An assistant professor of computer science and software engineering at Seattle University, Roshandel is an expert in the field of software architecture. She earned a doctorate and master’s degree in computer science from the University of Southern California, and began teaching SU in fall 2005. Highly respected in her field, Roshandel finds SU gives her the opportunity to connect with all kinds of individuals, no matter their course of study.

“I strive to be a multifaceted person, not just focused in my own narrow area of research, and try to seek out and interact with students and faculty across diverse disciplines,” she says.
Roshandel is the recent recipient of a $90,000 grant from the National Science Foundation. The funding will allow the professor to conduct an innovative, yearlong research project in the field of software architecture.

“When [the National Science Foundation] sees research that looks promising, they want to help you get resources that might not otherwise be available to you,” says Roshandel.
Without the grant, Roshandel says that her team would have to base their research on preexisting research models. “Because we have the grant money, we can make our own case studies,” she says. “If we didn’t have it, we would have to rely on the examples that are already out there, which are often too simple and less accurate than an actual case study.”
To assist with the research Roshandel selected two undergraduate and two graduate students, who have played an important role in the process. “They are doing everything,” Roshandel says, with a laugh.  
The team’s goal is to build a technique for evaluating the dependability of software product families.
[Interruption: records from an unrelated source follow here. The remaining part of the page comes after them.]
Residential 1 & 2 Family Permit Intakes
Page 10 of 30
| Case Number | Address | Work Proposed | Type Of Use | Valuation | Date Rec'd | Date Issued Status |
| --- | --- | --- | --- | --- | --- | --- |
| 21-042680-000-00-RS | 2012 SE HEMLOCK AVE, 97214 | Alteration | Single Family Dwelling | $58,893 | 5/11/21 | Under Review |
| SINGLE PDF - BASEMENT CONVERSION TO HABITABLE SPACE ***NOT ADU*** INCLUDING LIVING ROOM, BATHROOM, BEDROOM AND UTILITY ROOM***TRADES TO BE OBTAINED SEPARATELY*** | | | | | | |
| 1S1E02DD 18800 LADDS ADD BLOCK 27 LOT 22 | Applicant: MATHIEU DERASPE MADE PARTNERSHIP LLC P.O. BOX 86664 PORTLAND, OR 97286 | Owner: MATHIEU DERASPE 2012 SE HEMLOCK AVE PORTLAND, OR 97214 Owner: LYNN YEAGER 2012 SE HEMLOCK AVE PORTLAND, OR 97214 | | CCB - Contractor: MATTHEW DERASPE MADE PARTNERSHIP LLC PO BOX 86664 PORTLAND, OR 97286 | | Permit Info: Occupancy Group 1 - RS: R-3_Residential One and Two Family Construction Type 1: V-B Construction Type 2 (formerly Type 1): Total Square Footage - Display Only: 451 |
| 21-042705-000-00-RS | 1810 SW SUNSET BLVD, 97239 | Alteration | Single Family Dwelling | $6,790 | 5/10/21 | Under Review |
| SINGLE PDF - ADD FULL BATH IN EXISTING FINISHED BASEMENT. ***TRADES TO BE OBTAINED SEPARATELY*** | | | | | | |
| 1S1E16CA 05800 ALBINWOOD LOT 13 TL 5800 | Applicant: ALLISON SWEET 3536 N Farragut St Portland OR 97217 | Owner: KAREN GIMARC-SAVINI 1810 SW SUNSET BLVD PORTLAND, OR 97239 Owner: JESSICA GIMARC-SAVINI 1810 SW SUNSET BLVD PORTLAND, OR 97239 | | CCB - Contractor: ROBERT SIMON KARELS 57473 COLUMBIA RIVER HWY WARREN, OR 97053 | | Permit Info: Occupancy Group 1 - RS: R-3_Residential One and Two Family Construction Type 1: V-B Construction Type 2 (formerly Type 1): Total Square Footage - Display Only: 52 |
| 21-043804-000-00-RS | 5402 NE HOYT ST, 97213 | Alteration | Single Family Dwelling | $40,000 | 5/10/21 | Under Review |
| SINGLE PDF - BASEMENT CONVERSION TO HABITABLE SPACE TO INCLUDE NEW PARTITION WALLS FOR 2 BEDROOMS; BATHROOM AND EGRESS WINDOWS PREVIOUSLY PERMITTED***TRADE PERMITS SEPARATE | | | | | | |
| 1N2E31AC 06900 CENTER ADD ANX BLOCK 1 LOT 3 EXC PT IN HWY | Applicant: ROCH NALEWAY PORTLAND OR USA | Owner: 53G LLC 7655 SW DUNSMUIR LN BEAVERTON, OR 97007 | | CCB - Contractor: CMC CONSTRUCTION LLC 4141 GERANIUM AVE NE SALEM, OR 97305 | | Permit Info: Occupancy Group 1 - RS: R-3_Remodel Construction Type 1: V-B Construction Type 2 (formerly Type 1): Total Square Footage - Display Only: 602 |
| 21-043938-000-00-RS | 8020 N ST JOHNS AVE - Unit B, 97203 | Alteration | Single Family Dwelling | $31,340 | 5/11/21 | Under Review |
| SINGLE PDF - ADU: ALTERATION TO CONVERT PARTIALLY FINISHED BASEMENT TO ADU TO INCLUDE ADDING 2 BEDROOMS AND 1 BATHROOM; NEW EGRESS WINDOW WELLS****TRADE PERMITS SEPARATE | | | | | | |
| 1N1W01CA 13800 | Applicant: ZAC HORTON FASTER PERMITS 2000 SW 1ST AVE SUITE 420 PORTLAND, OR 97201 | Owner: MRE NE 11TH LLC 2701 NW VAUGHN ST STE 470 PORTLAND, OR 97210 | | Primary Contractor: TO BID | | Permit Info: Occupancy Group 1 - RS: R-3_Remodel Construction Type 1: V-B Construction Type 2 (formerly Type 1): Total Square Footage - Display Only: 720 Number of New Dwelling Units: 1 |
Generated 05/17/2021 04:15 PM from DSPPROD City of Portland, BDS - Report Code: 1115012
Currently, very little research exists on this topic. For all of us who haven’t brushed up on our software engineering jargon lately, Roshandel offers a simple analogy for understanding product families. “Take Toyota, for example,” says Roshandel. “They make many different models, but a lot of these models use the same parts and have similar design aspects. Software product families related in the same way.”
She continues, “What we want to do is come up with ways to assess the dependability—meaning the reliability, security, performance and availability—of these products.”

Because technology is so ubiquitous in today’s world, Roshandel says it is critical to gain an understanding of how to make software not only functional but also dependable.
The team has made significant strides with their research. Eventually, they hope to submit their findings to peer-reviewed conferences and journals. Lindsay Stetson, a student assistant studying for her bachelor’s in computer science, made a presentation based on the team’s research at the 24th National Conference on Undergraduate Research at the University of Montana in April.

Zhen Yang, a team member working toward her master’s in software engineering, feels fortunate to be a member of the Roshandel’s research team.
“Dr. Roshandel is smart, knowledgeable and very patient,” says Yang. “I really enjoy the time I spend working with her.”

Loizos Markides, a student assistant who is also working toward his master’s in software engineering, says he appreciates Roshandel’s flexibility and patience as a team leader. 

Roshandel believes that the relationships she has built with her students during this research project are a testament to the richness of the Seattle University experience. “I find that SU nurtures such bonds and relationships, and in the process creates a very caring and loving family with a mission and vision that is second to none,” she says. “We have wonderful faculty and staff, great students and a true sense of community.”